Ob so viel Uneinigkeit unter Professoren mag sich die oder der eine oder andere Leser oder Leserin jetzt fragen, worum es bei dieser Auseinandersetzung eigentlich geht. Tatsächlich lässt sich nicht leugnen, dass unser Bankensystem schon seit Jahrzehnten kritikanfällig ist. Etwa seit der Grossen Depression in den 1930er Jahren wollten Ökonomen immer wieder eine andere Art Geldverleihungssystem. Denn zu hohe Verschuldung führe zu Immobilien- und folgerichtig zu Bankencrashs, argumentierten sie. Eine Befürchtung, die auch 2018 von Experten und Nationalbankexponenten mitgetragen wird.

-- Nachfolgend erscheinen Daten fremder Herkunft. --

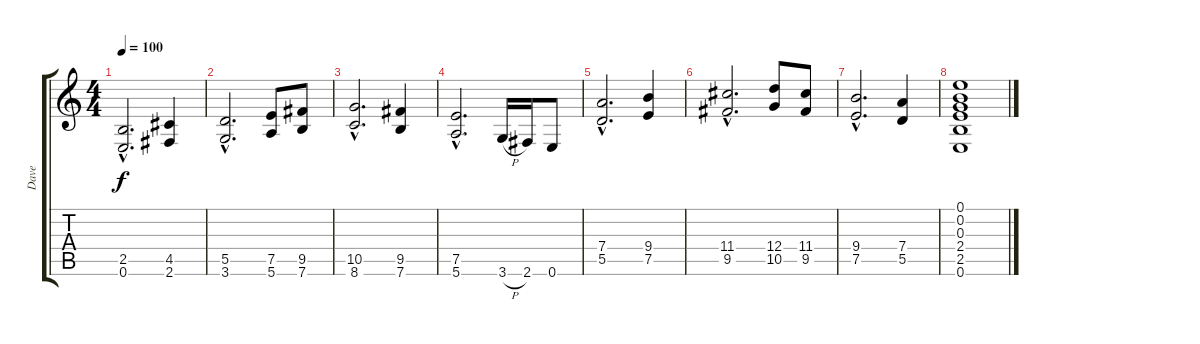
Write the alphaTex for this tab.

\track ("Dave " "Dave ") {instrument distortionguitar}
\staff {score tabs}
\tuning (E4 B3 G3 D3 A2 E2) {hide}
\ts (4 4)
\tempo 100
\clef g2
\ks c
(2.5{hac} 0.6{hac}).2{d dy f} (4.5 2.6).4 |
(5.5{hac} 3.6{hac}).2{d} (7.5 5.6).8 (9.5 7.6).8 |
(10.5{hac} 8.6{hac}).2{d} (9.5 7.6).4 |
(7.5{hac} 5.6{hac}).2{d} 3.6{h}.16 2.6.16 0.6.8 |
(7.4{hac} 5.5{hac}).2{d} (9.4 7.5).4 |
(11.4{hac} 9.5{hac}).2{d} (12.4 10.5).8 (11.4 9.5).8 |
(9.4{hac} 7.5{hac}).2{d} (7.4 5.5).4 |
(0.1 0.2 0.3 2.4 2.5 0.6).1
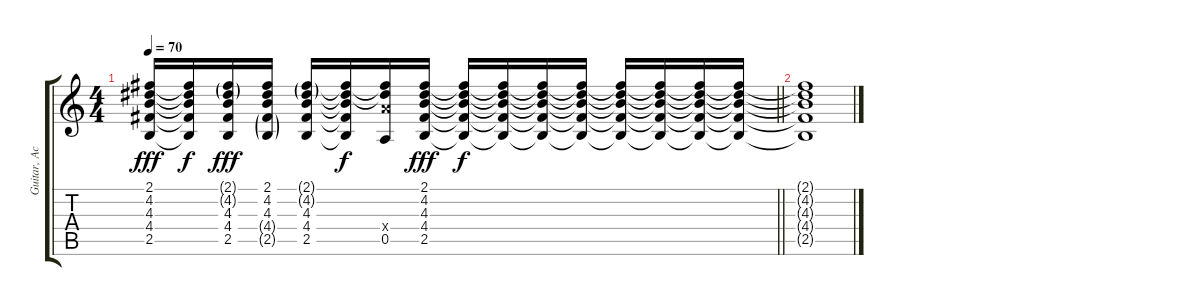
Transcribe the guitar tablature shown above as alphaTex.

\track ("Guitar, Acoustic" "Guitar, Ac") {instrument acousticguitarsteel}
\staff {score tabs}
\tuning (E4 B3 G3 D3 A2 E2) {hide}
\ts (4 4)
\tempo 70
\clef g2
\barLineRight lightlight
\ks c
(2.1 4.2 4.3 4.4 2.5).16{dy fff} (2.1{t} 4.2{t} 4.3{t} 4.4{t} 2.5{t}).16{dy f} (2.1{g} 4.2{g} 4.3 4.4 2.5).16{dy fff} (2.1 4.2 4.3 4.4{g} 2.5{g}).16 (2.1{g} 4.2{g} 4.3 4.4 2.5).16 (2.1{t} 4.2{t} 4.3{t} 4.4{t} 2.5{t}).16{dy f} (2.1{t} 4.2{t} 7.4{x} 0.5).16 (2.1 4.2 4.3 4.4 2.5).16{dy fff} (2.1{t} 4.2{t} 4.3{t} 4.4{t} 2.5{t}).16{dy f} (2.1{t} 4.2{t} 4.3{t} 4.4{t} 2.5{t}).16 (2.1{t} 4.2{t} 4.3{t} 4.4{t} 2.5{t}).16 (2.1{t} 4.2{t} 4.3{t} 4.4{t} 2.5{t}).16 (2.1{t} 4.2{t} 4.3{t} 4.4{t} 2.5{t}).16 (2.1{t} 4.2{t} 4.3{t} 4.4{t} 2.5{t}).16 (2.1{t} 4.2{t} 4.3{t} 4.4{t} 2.5{t}).16 (2.1{t} 4.2{t} 4.3{t} 4.4{t} 2.5{t}).16 |
(2.1{t} 4.2{t} 4.3{t} 4.4{t} 2.5{t}).1
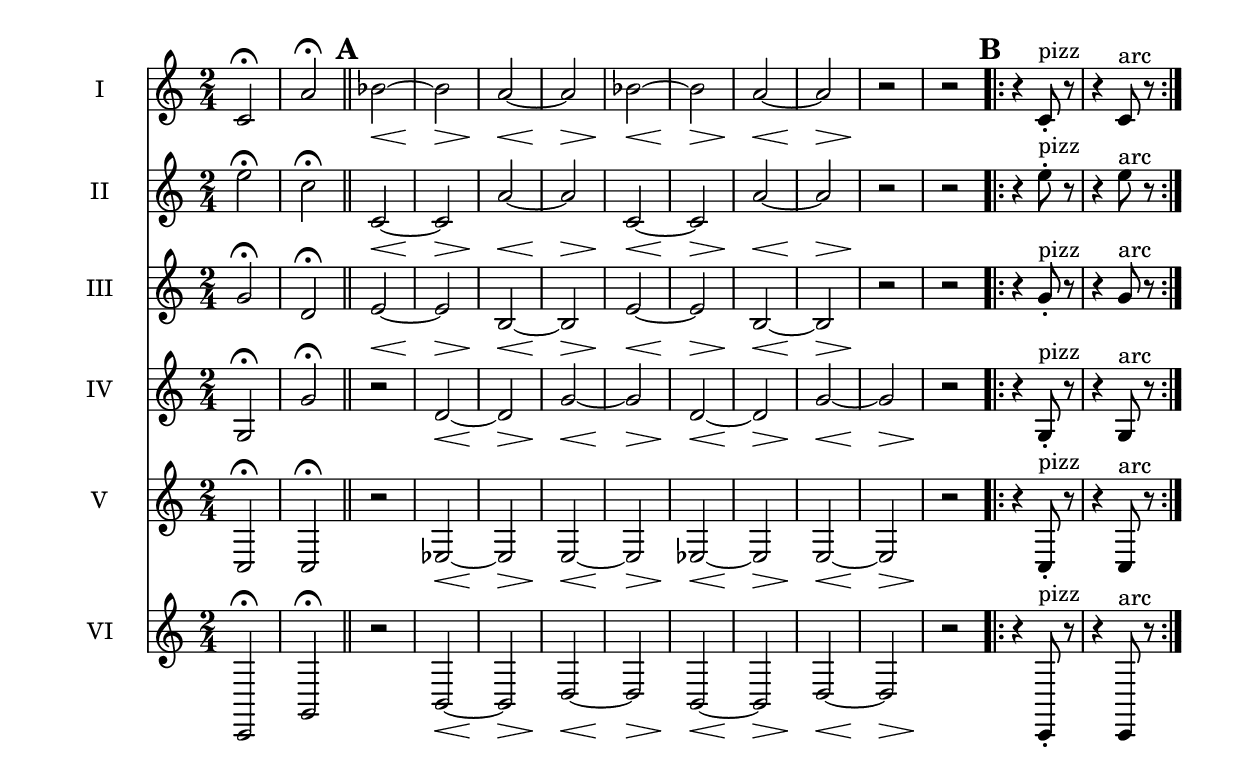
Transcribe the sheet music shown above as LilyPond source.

% has own score don't use sco

\version "2.19.53"
\include "./Global.ly"
\include "./metricModulations.ly"
\include "./voiceDefinitions.ly"
\include "./layoutFile.ly"
#(define (noteEvent? music)
(eq? (ly:music-property music 'name) 'NoteEvent))

#(define (no-duration? music)
(not (ly:duration? (ly:music-property music 'duration))))

#(define (expand-q-chords music); for q chords : see chord-repetition-init.ly
(expand-repeat-chords! (list 'rhythmic-event) music))

%%%%%%%%%%%%%%%%%%%%%%%%%%  extractNote  %%%%%%%%%%%%%%%%%%%%%%%%%%%%%%%%%%%%%
#(define tagNotExtractNote (gensym))
#(use-modules (ice-9 receive)) %% for the use of receive

#(define (chord->note chord n . args)
"Return the note n of one chord, keeping articulations.
Other numbers can be specified in args"
(receive (notes others)
 (partition noteEvent? (ly:music-property chord 'elements))
 (if (null? notes)
   chord
   (let* ((len (length notes))
          (res (filter-map
            (lambda(i)
              (and (integer? i)
                   (<= i len)
                   (> i 0)
                   (list-ref notes (1- i)))) ; list-ref is zero-based
            (cons n args)))
           (one-note (cond 
             ((null? res) (list-ref notes (1- len)))
             ((null? (cdr res))(car res))
             (else #f))))
      (if one-note
        (begin
          (ly:music-set-property! one-note 'articulations 
            (append (ly:music-property one-note 'articulations) others))
          one-note)
        (make-event-chord (append res others)))))))
         
#(define (extract-note music n . args)
"Extract the note n of each chords in music, keeping articulations.
If other numbers are given in args, the function returns a chord build with all
matching notes. If no note matches, returns the last note of the chord."
 (map-some-music 
   (lambda (evt)
      (cond 
        ((eq? 'EventChord (ly:music-property evt 'name))
           (let ((tags (ly:music-property evt 'tags)))
              (if (memq tagNotExtractNote tags)
                 (ly:music-set-property! evt 'tags ; only remove the tag
                     (delq tagNotExtractNote tags))
                 (set! evt (apply chord->note evt n args)))
              evt))
        (else (and (ly:music-property evt 'duration #f) evt))))
   (expand-q-chords music)))

%% TO DO : add a parameter optional pred?
extractNote = #(define-music-function (parser location n music )
                                                            (number? ly:music?)
 (extract-note music n))

% usefull for notExtractNote
tagify = #(define-music-function (parser location tag music)(symbol? ly:music?)
"Add `tag in the tags property of all chords"
(music-map
	(lambda (evt)
    (if (eq? 'EventChord (ly:music-property evt 'name))
       (ly:music-set-property! evt 'tags
             (cons tag (ly:music-property evt 'tags))))
		evt)
	music))
notExtractNote = #(define-music-function (parser location music)(ly:music?)
"Avoids music to be extracted by \\extractNote."
#{
  \tagify #tagNotExtractNote $music
#})

%%%%%%%%%%%%%%%%%%%%%%%%%%  extractVoice  %%%%%%%%%%%%%%%%%%%%%%%%%%%%%%%%%%%%%
#(define tagNotExtractVoice (gensym))

#(define (get-voice voices n)
(let ((len (length voices)))
 (list-ref voices (1-   ; list-ref is zero-based !
  (if (and (<= n len)(> n 0)) n len)))))

#(define (extract-voice music n) 
(let loop ((evt music))
  (if (no-duration? evt)  ; see chord.ly ; notes, rests multi-rests
    (let ((e (ly:music-property evt 'element))
          (es (ly:music-property evt 'elements)))
      (if (ly:music? e)(ly:music-set-property! evt 'element (loop e)))
      (if (pair? es)
        (case (ly:music-property evt 'name)
          ((EventChord) evt)
          ((SimultaneousMusic)
             (let ((tags (ly:music-property evt 'tags)))
               (if (memq tagNotExtractVoice tags)
                 (ly:music-set-property! evt 'tags ; only remove the tag
                   (delq tagNotExtractVoice tags))
                 (let ((res (map loop (filter (lambda(x) 
                          (not (eq? (ly:music-property x 'name) 'VoiceSeparator)))
                                              es))))
                   (if (pair? res)(set! evt (music-filter (lambda (x)
                          (let((name (ly:music-property x 'name)))
                                                 (or (not (memq name '(OverrideProperty PropertySet)))
                                                     (begin
                                                      (if (eq? name 'ContextSpeccedMusic) 
                                                          (set! x (ly:music-property x 'element)))
                                                      x))))
                                             (get-voice res n))))))))
          (else (ly:music-set-property! evt 'elements (map loop es)))))))
  evt))

extractVoice = #(define-music-function (parser location n music ) (integer? ly:music?)
 (extract-voice music n))                 

notExtractVoice = #(define-music-function (parser location music)(ly:music?)
"Inside an \\extractVoice section, avoids that a part of this section (called
here `music) to be extracted."
#{
  \tag #tagNotExtractVoice $music
#})


%%%%%%%%%%%%%%%%%%%%%%%%%%%%% derivated functions %%%%%%%%%%%%%%%%%%%%%%%%%%%%%
%% If you have enter << <c e g> \\ <ais cis fis> >>, the first function will
%% give you c, the second fis
extractPartUpper = #(define-music-function (parser location music )(ly:music?)
 #{ \extractNote #1000 \extractVoice #1 $music    #})

extractPartLower = #(define-music-function (parser location music )(ly:music?)
 #{ \extractNote #1 \extractVoice #1000 $music    #})
                          %%%%%% shortcuts %%%%%%%
#(define ePU extractPartUpper)
#(define ePL extractPartLower)


%%%%%%%%%%%%%%%%%%%%% addNote

#(define (add-note music notes-to-add)                ; notes-to-add as music
  (define (note->chords-arti note)                    ; note as a NoteEvent
    (receive (note-arti chord-arti)
      (partition      ; separates arti for NoteEvent from arti for EventChord
        (lambda (evt)(memq (ly:music-property evt 'name)
                       (list 'StringNumberEvent 'StrokeFingerEvent 'FingeringEvent)))
        (ly:music-property note 'articulations))
      (ly:music-set-property! note 'articulations note-arti)
      chord-arti))
  (let* ((alist      ; a list of pairs of 2 lists : '(notes . articulations)
          (reverse (let loop ((m (expand-q-chords notes-to-add)) ; q to chords
                              (p '())) ; m = music, p previous value of the list
            (case (ly:music-property m 'name)
              ((or SkipEvent SkipMusic) ; a skip in notes-to-add means : add nothing
                 (cons #f p))           ; add #f to the list
              ((NoteEvent) 
                 (acons (list m) (note->chords-arti m) p))
              ((EventChord)
                 (receive (notes arti) ; separates notes from scripts, dynamics etc
                   (partition noteEvent? (ly:music-property m 'elements))
                   (if (pair? notes)(acons notes arti p) p)))
              (else (let ((e (ly:music-property m 'element)))
                 (fold loop
                       (if (ly:music? e)(loop e p) p)
                       (ly:music-property m 'elements))))))))
        (entry #f)  ; will be (car alist)
        (entry? (lambda() (and
                  (pair? alist)
                  (begin (set! entry (car alist))
                         (set! alist (cdr alist))
                         entry))))
        (do-add (lambda (notes arti)
                  (let* ((dur (ly:music-property (car notes) 'duration))
                         (new-notes (map            ; fix all durations to dur
                           (lambda(evt)(ly:music-set-property! evt 'duration dur)
                                       evt)
                           (car entry)))            ; the list of new notes
                         (new-arti (cdr entry)))    ; the articulations
                     (append new-notes notes new-arti arti)))))
    ;; combine in chords, each element of alist with notes of music  
   (map-some-music
     (lambda(x)
       (case (ly:music-property x 'name)
           ((NoteEvent)(if (entry?)
              (make-event-chord (do-add (list x) (note->chords-arti x)))
              x))
           ((EventChord)
              (if (entry?)(receive (notes arti) ; separates notes from scripts, dynamics etc
                (partition noteEvent? (ly:music-property x 'elements))
                (if (pair? notes)(ly:music-set-property! x 'elements (do-add notes arti)))))
              x)
           (else (and (ly:music-property x 'duration #f) x)))) ; #f means : go deeper
     (expand-q-chords music))))


addNote = #(define-music-function (parser location music notes)
                                                          (ly:music? ly:music?)

(add-note #{\relative c' $music  #}   ; the 2 music-parameters will
          #{\relative c' $notes  #})) % be seen in \relative mode
          

%%%%%%%%%%%%%%%%%%%% addVoice
addVoice = #(define-music-function (parser location music newVoice)
                                                          (ly:music? ly:music?)
;; #{
;;  <<
;;      { \voiceOne $music }
;;      \new Voice { \voiceTwo $newVoice }
;;  >>
;; \oneVoice
;;#})
#{
  <<
      $music  \\ $newVoice
  >>
#})

addVoiceReverse = #(define-music-function (parser location music newVoice)
                                                          (ly:music? ly:music?)
#{
  <<
      { \voiceOne $newVoice }
      \new Voice { \voiceTwo $music }
  >>
  \oneVoice
#})
                                                          
%%%%%%%%%%%%%%%%%%%%
deleteDynamics = #(define-music-function (parser location music) (ly:music?)
	(music-filter
		(lambda (evt)
			(not (memq (ly:music-property evt 'name) (list
							'AbsoluteDynamicEvent
							'CrescendoEvent
							'DecrescendoEvent))))
   		music))

%%%%%%%%%%%%%%%%%%%%%%%%
absolute = #(define-music-function (parser location music) (ly:music?)
"A \\relative command will have no effect in the resulting music."
(make-music 'UnrelativableMusic 'element music))

octaves = #(define-music-function (parser location music) (ly:music?)
"Double each note with the note an octave higher."
 #{
   \addNote \transpose c c' \relative c' { $music } $music
 #})




date = #(strftime "%m-%d-%Y" (localtime (current-time)))

\parallelMusic #'( melody lyrix I  II  III  IV  V  VI  ) { \hiddenTempo 60

R2 | | 
\time 2/4  \instrumentSwitch "vatreble"  c'2\fermata  | \instrumentSwitch "vn"  e''2\fermata | \instrumentSwitch "vn"  g'2\fermata |\instrumentSwitch "vatreble" g2\fermata  | \instrumentSwitch "vc"  c2\fermata | \instrumentSwitch "cb" c,2\fermata | % I II III IV V VI      

R2 | | 
\instrumentSwitch "kl" a'2\fermata  |\instrumentSwitch "fl" c''2\fermata | \instrumentSwitch "hn" d'2\fermata | \instrumentSwitch "ob" g'2\fermata | \instrumentSwitch "bn" c2\fermata | \instrumentSwitch "tn" g,2\fermata | % I II III IV V VI      

R2*10 | |
\bar "||" \mark \default \repeat unfold 2 { \instrumentSwitch "vatreble"  bes'2~\< bes'2\> \instrumentSwitch "kl" a'2~\< a'2\> } r2\! r2  \bar ".|:" \mark \default |
\repeat unfold 2 { \instrumentSwitch "vn"  c'2~\< c'2\> \instrumentSwitch "fl" a'2~\< a'2\> } r2\! r2 |
\repeat unfold 2 { \instrumentSwitch "vn"  e'2~\< e'2\> \instrumentSwitch "hn" b2~\< b2\> } r2\! r2 |
r2 \repeat unfold 2 { \instrumentSwitch "vatreble"  d'2~\< d'2\> \instrumentSwitch "ob" g'2~\< g'2\> }  r2\!|
r2 \repeat unfold 2 { \instrumentSwitch "vc"  ees2~\< ees2\> \instrumentSwitch "bn" e2~\< e2\> }  r2\!|
r2 \repeat unfold 2 { \instrumentSwitch "cb"  b,2~\< b,2\> \instrumentSwitch "tn" d2~\< d2\> }  r2\!|

R2 | |
\instrumentSwitch "vatreble"  r4 c'8-.^"pizz"  r8  | \instrumentSwitch "vn"  r4 e''8-.^"pizz" r8 | \instrumentSwitch "vn"  r4 g'8-.^"pizz" r8 |\instrumentSwitch "vatreble" r4 g8-.^"pizz"  r8 | \instrumentSwitch "vc"  r4 c8-.^"pizz" r8 | \instrumentSwitch "cb" r4 c,8-.^"pizz" r8 | % I II III IV V VI      

R2 \bar ":|."  | |
r4 c'8^"arc"  r8 \bar ":|." | r4 e''8^"arc" r8 | r4 g'8^"arc" r8 |r4 g8^"arc"  r8 | r4 c8^"arc" r8 | \instrumentSwitch "cb" r4 c,8^"arc" r8  | % I II III IV V VI      

}

\score {
  << 
    \new Staff { \set Staff.instrumentName = #"I" \I}
    \new Staff { \set Staff.instrumentName = #"II" \II}
    \new Staff { \set Staff.instrumentName = #"III" \III}
    \new Staff { \set Staff.instrumentName = #"IV" \IV}
    \new Staff { \set Staff.instrumentName = #"V" \V}
    \new Staff { \set Staff.instrumentName = #"VI" \VI}
  >>
}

Doch in Bezug auf das Abstimmungsthema sei daran erinnert, dass die Hauptursache der aktuellen „Geldüberschwemmung“ (und zu hoher Verschuldung) bei den Notenbanken liegt. Für uns in Europa also an der Europäischen Zentralbank mit Mario Draghi als deren Chef. Mit der Flutung der Märkte mit laufend neu gedrucktem Geld verhinderte diese zwar eine grosse Depression, doch seither sind Jahre ungebremster Geldspritzen mit-, wenn nicht hauptverantwortlich für die steigende Gefahr erneuter Blasenbildung. Unserer Notenbank, der SNB, sind da weitgehend die Hände gebunden. Dass die Initianten der Initiative die Macht der Banken brechen wollen, ist aus dieser Sicht verständlich, wenn auch nicht unbedingt nachvollziehbar.
Volksinitiativen noch und noch
Im Übrigen ist die Inflation an Volksinitiativen, mit der wir uns in unserer direkten Demokratie befassen müssen, eindrücklich – ob sich da nicht gelegentlich erste Abnutzungserscheinungen einstellen werden? Zur Erinnerung: Seit der Einführung dieses Mittels (Volksbegehren) 1891 wurde das in diesen 127 Jahren seither 457 Mal versucht – ganze 22 Mal erfolgreich, die Erfolgsquote liegt somit bei 4.8 Prozent. Betrachtet man den ganzen Riesenaufwand und die entsprechenden Kosten für die Steuerzahlenden – vielleicht sollte man doch gelegentlich über die längst fällige Erhöhung der notwendigen 100’000 Unterschriften ernsthaft diskutieren?
Alle politischen Parteien lehnen die Initiative ab, einzig die JUSO befürworten sie.